**EXCERPT TO READ:**
--

Studio album by The Blow Monkeys
- Released: 1984
- Genre: New wave, glam rock, jazz, punk rock
- Length: 40:10
- Label: RCA/Ariola/BMG
- Producer: Peter Wilson

The Blow Monkeys chronology
|  | Limping for a Generation (1984) | Animal Magic (1986) |

1986 Reissue
- 1986 Cover

= Limping for a Generation =

Limping for a Generation is the 1984 debut album by the British band The Blow Monkeys.

In the booklet to 1999 Atomic Lullabies – Very Best of the Blow Monkeys, lead singer Dr. Robert (born Robert Howard) categorized the record as jazz-punk, and defined The Blow Monkeys' early production by simply stating, in the same source: "Our early music was raw".

Formed in 1981, the group, after a one-off indie single, signed to RCA, and released Limping for a Generation.

--

**DATASET EXTRACT:**

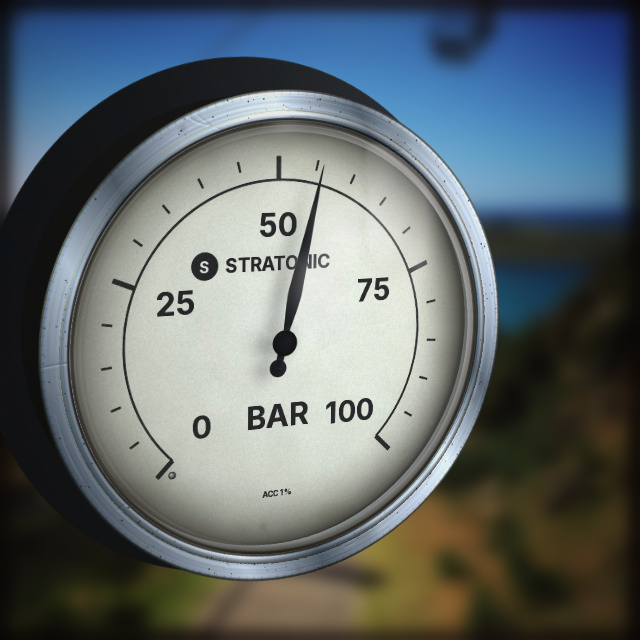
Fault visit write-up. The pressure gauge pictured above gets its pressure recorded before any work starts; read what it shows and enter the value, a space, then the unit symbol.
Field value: 55 bar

--

**PROBLEM TO SOLVE:** Please use the album page above to explain, in one to three sentences, how the band came to release Limping for a Generation on RCA.

**ANSWER AREA:** The Blow Monkeys formed in 1981 and put out a one-off indie single. They then signed to RCA and released Limping for a Generation, their 1984 debut album.